82、第 82 章

蔡御史从国说到家,再说到他民望颇高却难为万民表率,蔡御史对上靖北王,从来没有客气过,骂起来也是掷地有声,酣畅淋漓。

赵琛觉得这一幕有点眼熟,一下又想不起来是在哪里见过。蔡御史不是第一次指着萧远的这鼻子骂了,熟悉也是正常的。

但赵琛总觉得不是因为这个,他暂且压下心头的疑惑,蔡御史都公然进谏了他总不能一句不说,于是也像是第一次知道:“靖北王可有话说?”

萧远没有起身,半点没有被问责的样子,他甚至连个拱手的动作都没有,就这样懒懒地坐着,看着赵琛:“臣并无话说。”

赵琛也知道,这样的事对萧远来说不痛不痒的,也懒得多纠缠:“既然如此,罚俸三月,可有异议?”

萧远仍旧看着他:“无。”

但他这副明摆着认错但不忏悔的态度,无疑很能惹火,蔡御史起得胡子都在抖,赵琛毫不怀疑,萧远若是他家里头的小辈,只怕御史已经上手了。

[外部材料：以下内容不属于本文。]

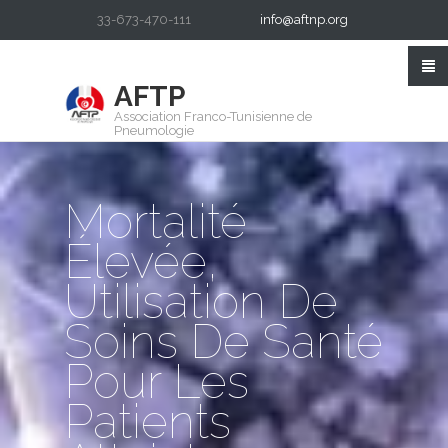
33-673-470-111
info@aftnp.org
AFTP
Association Franco-Tunisienne de
Pneumologie
Mortalité
Élevée,
Utilisation De
Soins De Santé
Pour Les
Patients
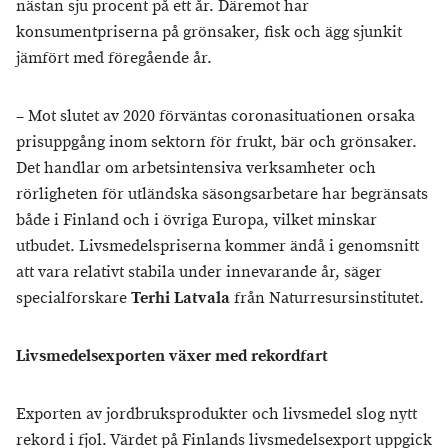
nästan sju procent på ett år. Däremot har
konsumentpriserna på grönsaker, fisk och ägg sjunkit
jämfört med föregående år.
– Mot slutet av 2020 förväntas coronasituationen orsaka
prisuppgång inom sektorn för frukt, bär och grönsaker.
Det handlar om arbetsintensiva verksamheter och
rörligheten för utländska säsongsarbetare har begränsats
både i Finland och i övriga Europa, vilket minskar
utbudet. Livsmedelspriserna kommer ändå i genomsnitt
att vara relativt stabila under innevarande år, säger
specialforskare
Terhi Latvala
från Naturresursinstitutet.
Livsmedelsexporten växer med rekordfart
Exporten av jordbruksprodukter och livsmedel slog nytt
rekord i fjol. Värdet på Finlands livsmedelsexport uppgick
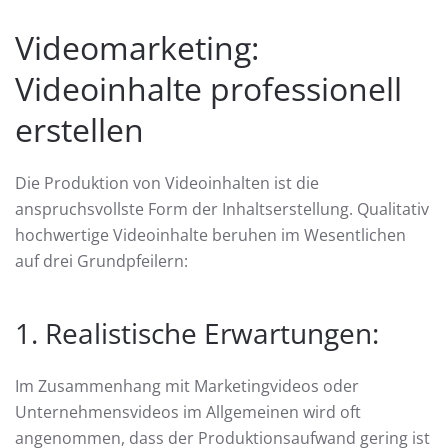
Videomarketing:
Videoinhalte professionell
erstellen
Die Produktion von Videoinhalten ist die
anspruchsvollste Form der Inhaltserstellung. Qualitativ
hochwertige Videoinhalte beruhen im Wesentlichen
auf drei Grundpfeilern:
1. Realistische Erwartungen:
Im Zusammenhang mit Marketingvideos oder
Unternehmensvideos im Allgemeinen wird oft
angenommen, dass der Produktionsaufwand gering ist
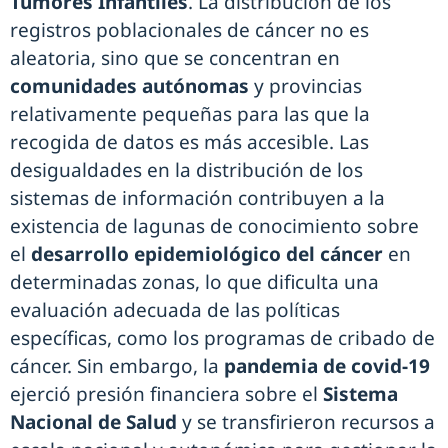
Tumores Infantiles
. La distribución de los
registros poblacionales de cáncer no es
aleatoria, sino que se concentran en
comunidades autónomas
y provincias
relativamente pequeñas para las que la
recogida de datos es más accesible. Las
desigualdades en la distribución de los
sistemas de información contribuyen a la
existencia de lagunas de conocimiento sobre
el
desarrollo epidemiológico del cáncer
en
determinadas zonas, lo que dificulta una
evaluación adecuada de las políticas
específicas, como los programas de cribado de
cáncer. Sin embargo, la
pandemia de covid-19
ejerció presión financiera sobre el
Sistema
Nacional de Salud
y se transfirieron recursos a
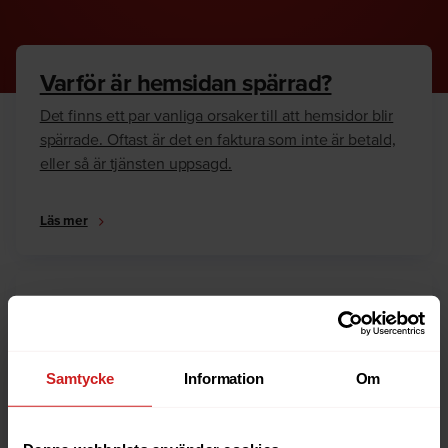
Varför är hemsidan spärrad?
Det finns ett par vanliga orsaker till att hemsidor blir
spärrade. Oftast är det en faktura som inte är betald,
eller så är tjänsten uppsagd.
Läs mer
Hur kan jag häva spärren?
Är du ägare till hemsidan eller domännamnet så har
vi skrivit en guide som går igenom dom vanligaste
Samtycke
Information
Om
anledningarna till varför en hemsida är spärrad.
Läs mer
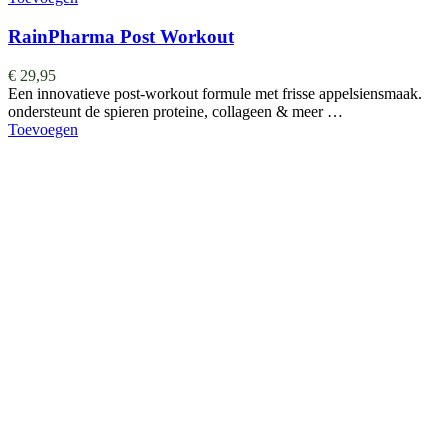
RainPharma Post Workout
€
29,95
Een innovatieve post-workout formule met frisse appelsiensmaak.
ondersteunt de spieren proteine, collageen & meer …
Toevoegen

这一刻,赵琛福至心灵,忽然想起来为什么方才那一幕如此眼熟。

是他梦里的场景。

赵琛通常不记得做过的梦,便是那日那旖旎的梦境,他记得也只有萧远,以及那种有些熟悉,又似乎有些陌生的纠缠触碰之感,让人沉沦。

现在,大抵是因为场景再现,赵琛便想起了那“夫子”的样貌,甚而想起了夫子与萧远在堂上的三问三答。

梦中不觉如何如今想来实在是羞耻万分。

赵琛久居高位,喜怒不显这四个字做得愈发纯熟,今日却是无法直视堂下对峙的二人。

偏偏梦是他自己做的,也怨不得人。

散了朝,萧远自觉往文德殿去,他一进来便反客为主叫人都退下。众人自然不敢,去看赵琛的神色,赵琛颔首,他们方才鱼贯而出。

不待人全然出去,萧远便凑近了,盯着赵琛的耳朵瞧了瞧,低声道:“我方才仿佛瞧见殿下耳朵有些红。”

他说着,说话的气息洒在耳边,赵琛的耳朵便又肉眼可见地红了起来。

萧远瞧见了愈发觉得有趣,却只做不知,一手轻轻托着他的下巴,同他对视:“殿下是热么?”

不待赵琛答话,他又摇头道:“常言道,高处不胜寒,想来殿下是不热的。”

赵琛:“……”

“六郎方才,在想什么?”

赵琛挥开他的手,凉凉道:“王叔曾言一日不过六十文花销,如今却在妓馆里豪掷千金,想来是京中繁华,王叔待久了,也迷了眼。”

“所以殿下便罚臣俸禄?”

谁还能真靠俸禄过日子,即便是萧远,府上多少还是有些营生的。不过靖北王府终究也不是什么经年累世的大族,没有数不清的田产庄园,三个月的俸禄也不是小数目,张初怕是又要吗,念叨好一阵。

“如今看来是罚得少了些。”

“何必如此周折,”萧远摇头,“六郎若有意,我叫人将王府的账册送来便是,到时候,你便是要我一日用二十文也是使得的。”

赵琛坐到长案前,闻言轻嗤:“我日日在大内,满目案牍,无暇他顾。倒是王叔,看来是十分闲暇,若真缺了银子,倒不如替我回府上操持一二。”

萧远立即应下:“求之不得。”

赵琛:“……”

萧远既然能说的出入赘的话,自然是无所谓什么嫁娶的,谁去谁府上与他而言也没有任何区别。